Дункан стоял на берегу реки, словно корабль, выброшенный на сушу после жестокого шторма. Его сознание, разбитое на сотни осколков, пыталось собрать себя заново, но воспоминания возвращались медленно, как капли воды, просачивающиеся сквозь трещины камня. Несколько мгновений назад он был никем – пустой оболочкой без имени, без прошлого, без цели. А теперь, с каждым болезненным вдохом, он ощущал, как память неохотно возвращается, наполняя его образами и ощущениями, давно забытыми, но удивительно живыми.

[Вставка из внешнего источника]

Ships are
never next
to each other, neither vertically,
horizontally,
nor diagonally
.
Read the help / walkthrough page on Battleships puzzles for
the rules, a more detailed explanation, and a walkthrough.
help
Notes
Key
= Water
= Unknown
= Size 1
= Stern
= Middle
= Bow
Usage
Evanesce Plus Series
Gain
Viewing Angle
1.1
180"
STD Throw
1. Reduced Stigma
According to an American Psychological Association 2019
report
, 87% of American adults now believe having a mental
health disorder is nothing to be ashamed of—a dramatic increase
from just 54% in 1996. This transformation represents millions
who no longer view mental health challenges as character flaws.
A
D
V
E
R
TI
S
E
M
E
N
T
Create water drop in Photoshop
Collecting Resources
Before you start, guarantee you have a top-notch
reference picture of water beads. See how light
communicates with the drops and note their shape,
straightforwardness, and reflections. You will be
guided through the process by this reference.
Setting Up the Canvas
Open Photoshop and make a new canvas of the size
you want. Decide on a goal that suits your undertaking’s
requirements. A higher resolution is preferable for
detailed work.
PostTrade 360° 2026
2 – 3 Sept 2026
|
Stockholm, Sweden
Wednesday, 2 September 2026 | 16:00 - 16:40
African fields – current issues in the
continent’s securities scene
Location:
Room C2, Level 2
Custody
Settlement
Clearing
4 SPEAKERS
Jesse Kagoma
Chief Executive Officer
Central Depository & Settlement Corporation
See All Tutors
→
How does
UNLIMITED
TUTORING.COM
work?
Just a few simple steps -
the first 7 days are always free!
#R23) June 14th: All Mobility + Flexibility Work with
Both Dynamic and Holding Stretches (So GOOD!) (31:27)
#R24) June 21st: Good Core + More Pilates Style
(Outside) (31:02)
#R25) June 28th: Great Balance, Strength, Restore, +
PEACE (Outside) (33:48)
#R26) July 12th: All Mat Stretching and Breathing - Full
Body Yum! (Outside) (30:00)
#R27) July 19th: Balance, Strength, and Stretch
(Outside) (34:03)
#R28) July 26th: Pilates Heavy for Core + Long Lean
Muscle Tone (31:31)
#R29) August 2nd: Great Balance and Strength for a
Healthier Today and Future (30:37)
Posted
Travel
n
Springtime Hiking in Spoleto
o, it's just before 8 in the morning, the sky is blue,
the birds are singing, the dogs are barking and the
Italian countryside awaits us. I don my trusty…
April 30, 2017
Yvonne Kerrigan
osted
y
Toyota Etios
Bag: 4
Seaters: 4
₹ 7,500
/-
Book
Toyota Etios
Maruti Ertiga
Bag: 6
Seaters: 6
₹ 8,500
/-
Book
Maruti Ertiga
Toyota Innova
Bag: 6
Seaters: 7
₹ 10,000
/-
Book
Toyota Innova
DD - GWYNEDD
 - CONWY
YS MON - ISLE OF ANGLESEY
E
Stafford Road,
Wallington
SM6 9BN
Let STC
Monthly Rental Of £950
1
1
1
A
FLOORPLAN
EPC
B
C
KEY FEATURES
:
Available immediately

Он огляделся. Тихие берега, словно убаюканные вечностью, и волнующиеся под ветром поля, где высокая трава напоминала волосы спящей богини, казались до боли знакомыми. Да, он знал эти земли. Когда-то они были его убежищем, их с братом укромным миром вдали от бед и тревог. Но даже тогда он чувствовал, что этот уголок – хрупкий, почти эфемерный, как сон, который вот-вот рассеется на рассвете. Может, поэтому они не позволили войне проникнуть сюда, оберегая это место, как последний осколок утраченного счастья?
Дункан склонил голову, глядя на своё израненное тело. Свежие порезы жгли, как соль на ране, а старые шрамы тянули кожу, будто хотели напомнить, что боль всегда рядом. Здесь царила тишина – холодная, безмолвная, как выдох после смертельного удара. Как он выжил? Почему оказался именно здесь, в этой безмятежности, которая, казалось, принадлежала другому миру?
Он поднял руку, и в тот же миг на его ладони вспыхнуло багровое пламя. Это было похоже на шёпот древнего духа, пробудившегося после долгого сна. Дункан замер, заворожённый этим странным зрелищем. Он был воином, сталь, плоть и сила. Магия всегда казалась ему чуждой, опасной, почти предательской. А теперь она отзывалась на его мысли, словно была частью его самого, спрятанной глубоко внутри. Огонь не обжигал. Он грел, вибрировал, пульсировал в такт его сердцу, как если бы всегда был там, в его крови, просто ждал своего часа.
Поля и песчаный берег, нетронутые войной, выглядели так, словно время здесь остановилось. Но Дункан чувствовал, что за этой обманчивой безмятежностью скрывалась другая правда, более тёмная и тревожная. Каждый дюйм этого пейзажа отзывался в его сердце тихой болью. Память возвращалась, напоминая о брате, о потерянных друзьях, о мире, который когда-то был целым, но теперь лежал в руинах.
С приглушённым хлопком за спиной Дункана мир будто дрогнул. Воздух на миг натянулся, как струна, и звеняще лопнул, наполнив пространство слабой магической вибрацией. Дункан почувствовал это не разумом, а телом – глубокой, древней интуицией, которой научился доверять. Темная, знакомая аура разлилась позади, сопровождаемая нервным дыханием, словно чьи-то мысли переплелись с его собственными. Он знал, кто это. Даже не оборачиваясь, позволил себе мгновение для выдоха, чтобы вернуть на лицо спокойствие, словно маску, привычную и надёжную. И только после этого негромко произнёс:
– Рэйгхард.
Медленно развернувшись, он встретился взглядом с тем, кого звал. Перед ним стоял худощавый маг, словно сотканный из теней и беспокойства. Длинные чёрные волосы обрамляли его осунувшееся лицо, а глубокие тёмно-синие глаза смотрели так, будто несли в себе груз тысяч недосказанных истин. Густые брови хмурились, а тонкие губы плотно сжались, как если бы он боялся, что любое произнесённое слово станет началом катастрофы.
Его одежда – тёмная мантия, скрытая под длинным кожаным плащом, – словно впитывала окружающий свет, создавая зловещий контраст с тихим и почти безмятежным пейзажем позади. Но его аура, нервная и тревожная, выдавала больше, чем могла скрыть любая одежда.
Дункан, давно привыкший прятать свои мысли за маской сдержанности, молча наблюдал за братом. Рэйгхард не пытался скрывать свои эмоции. Его напряжённая поза, чуть дрожащие руки и взгляд, скользивший вдаль, словно искал ответ там, где его не было, выдавали весь спектр чувств – страх, сомнения, усталость.